## EXERCISE BRIEF
Render the entries from the line with "scientific name: Eryngium carlinae" up to and including the line with "state / province: District of Columbia" as a two-column CSV with the columns field and value, one row per entry. Place each in a single quoted field and replace any line breaks with spaces.

###

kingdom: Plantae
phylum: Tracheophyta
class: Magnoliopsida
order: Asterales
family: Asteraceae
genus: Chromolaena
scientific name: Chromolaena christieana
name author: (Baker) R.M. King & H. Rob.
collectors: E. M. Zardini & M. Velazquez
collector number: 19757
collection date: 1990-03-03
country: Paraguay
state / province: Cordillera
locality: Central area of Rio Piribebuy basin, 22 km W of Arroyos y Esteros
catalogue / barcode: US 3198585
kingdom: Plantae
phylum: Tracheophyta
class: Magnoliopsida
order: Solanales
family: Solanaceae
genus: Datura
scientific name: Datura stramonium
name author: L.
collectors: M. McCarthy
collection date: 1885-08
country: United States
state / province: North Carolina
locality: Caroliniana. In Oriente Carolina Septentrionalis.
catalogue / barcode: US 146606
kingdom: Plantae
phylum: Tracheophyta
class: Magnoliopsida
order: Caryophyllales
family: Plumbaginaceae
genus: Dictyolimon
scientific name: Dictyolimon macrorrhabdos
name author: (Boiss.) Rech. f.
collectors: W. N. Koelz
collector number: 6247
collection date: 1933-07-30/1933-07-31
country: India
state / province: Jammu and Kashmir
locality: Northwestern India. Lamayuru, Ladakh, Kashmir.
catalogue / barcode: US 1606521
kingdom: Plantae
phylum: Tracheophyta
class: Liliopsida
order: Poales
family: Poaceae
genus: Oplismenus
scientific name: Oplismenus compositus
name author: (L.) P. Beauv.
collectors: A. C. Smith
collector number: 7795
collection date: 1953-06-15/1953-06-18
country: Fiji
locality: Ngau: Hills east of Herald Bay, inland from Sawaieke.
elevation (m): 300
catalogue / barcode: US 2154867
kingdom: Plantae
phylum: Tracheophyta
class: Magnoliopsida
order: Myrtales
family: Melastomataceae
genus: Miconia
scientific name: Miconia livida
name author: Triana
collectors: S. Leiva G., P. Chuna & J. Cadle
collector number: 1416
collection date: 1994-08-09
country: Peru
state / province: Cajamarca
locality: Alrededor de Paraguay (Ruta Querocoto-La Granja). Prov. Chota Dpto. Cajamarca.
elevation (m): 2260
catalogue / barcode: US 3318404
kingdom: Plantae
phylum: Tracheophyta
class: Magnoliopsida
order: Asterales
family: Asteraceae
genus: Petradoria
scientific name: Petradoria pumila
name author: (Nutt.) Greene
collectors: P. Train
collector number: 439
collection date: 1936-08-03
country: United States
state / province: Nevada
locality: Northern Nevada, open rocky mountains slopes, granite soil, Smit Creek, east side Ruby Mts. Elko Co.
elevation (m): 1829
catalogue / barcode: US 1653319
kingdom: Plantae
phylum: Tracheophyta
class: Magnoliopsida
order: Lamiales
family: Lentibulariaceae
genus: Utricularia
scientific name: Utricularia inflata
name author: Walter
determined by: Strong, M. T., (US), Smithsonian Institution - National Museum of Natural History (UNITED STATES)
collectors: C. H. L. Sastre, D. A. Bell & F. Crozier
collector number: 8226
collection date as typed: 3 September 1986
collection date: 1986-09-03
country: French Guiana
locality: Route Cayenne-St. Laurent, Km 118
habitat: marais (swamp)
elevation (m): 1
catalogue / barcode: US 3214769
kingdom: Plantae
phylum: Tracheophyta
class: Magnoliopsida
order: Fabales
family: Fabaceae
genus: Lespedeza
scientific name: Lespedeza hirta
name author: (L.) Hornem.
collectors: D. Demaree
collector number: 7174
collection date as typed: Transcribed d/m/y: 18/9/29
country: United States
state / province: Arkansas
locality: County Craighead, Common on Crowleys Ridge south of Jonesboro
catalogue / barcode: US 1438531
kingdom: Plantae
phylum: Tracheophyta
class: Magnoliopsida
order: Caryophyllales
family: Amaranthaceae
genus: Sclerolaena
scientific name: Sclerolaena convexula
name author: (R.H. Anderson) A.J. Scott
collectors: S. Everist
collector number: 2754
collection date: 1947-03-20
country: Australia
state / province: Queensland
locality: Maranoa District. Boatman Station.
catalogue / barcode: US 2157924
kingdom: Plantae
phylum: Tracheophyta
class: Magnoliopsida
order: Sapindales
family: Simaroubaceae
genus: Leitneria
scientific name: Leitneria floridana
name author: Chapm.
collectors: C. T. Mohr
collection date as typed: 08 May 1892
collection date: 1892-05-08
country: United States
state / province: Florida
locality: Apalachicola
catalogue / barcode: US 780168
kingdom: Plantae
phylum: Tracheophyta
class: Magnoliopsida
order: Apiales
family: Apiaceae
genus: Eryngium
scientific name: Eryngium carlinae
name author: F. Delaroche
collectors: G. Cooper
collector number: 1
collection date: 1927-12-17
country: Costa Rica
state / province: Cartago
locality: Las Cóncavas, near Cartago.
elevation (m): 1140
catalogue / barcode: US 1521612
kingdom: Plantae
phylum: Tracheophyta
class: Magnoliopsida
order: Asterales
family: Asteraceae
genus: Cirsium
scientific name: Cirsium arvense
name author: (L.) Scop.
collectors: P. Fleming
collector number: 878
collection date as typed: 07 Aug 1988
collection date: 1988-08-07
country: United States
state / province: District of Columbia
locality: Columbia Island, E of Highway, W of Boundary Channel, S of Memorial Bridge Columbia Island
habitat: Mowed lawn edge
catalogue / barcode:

###

## SOLUTION TO THIS TASK
field,value
"scientific name:","Eryngium carlinae"
"name author:","F. Delaroche"
"collectors:","G. Cooper"
"collector number:","1"
"collection date:","1927-12-17"
"country:","Costa Rica"
"state / province:","Cartago"
"locality:","Las Cóncavas, near Cartago."
"elevation (m):","1140"
"catalogue / barcode:","US 1521612"
"kingdom:","Plantae"
"phylum:","Tracheophyta"
"class:","Magnoliopsida"
"order:","Asterales"
"family:","Asteraceae"
"genus:","Cirsium"
"scientific name:","Cirsium arvense"
"name author:","(L.) Scop."
"collectors:","P. Fleming"
"collector number:","878"
"collection date as typed:","07 Aug 1988"
"collection date:","1988-08-07"
"country:","United States"
"state / province:","District of Columbia"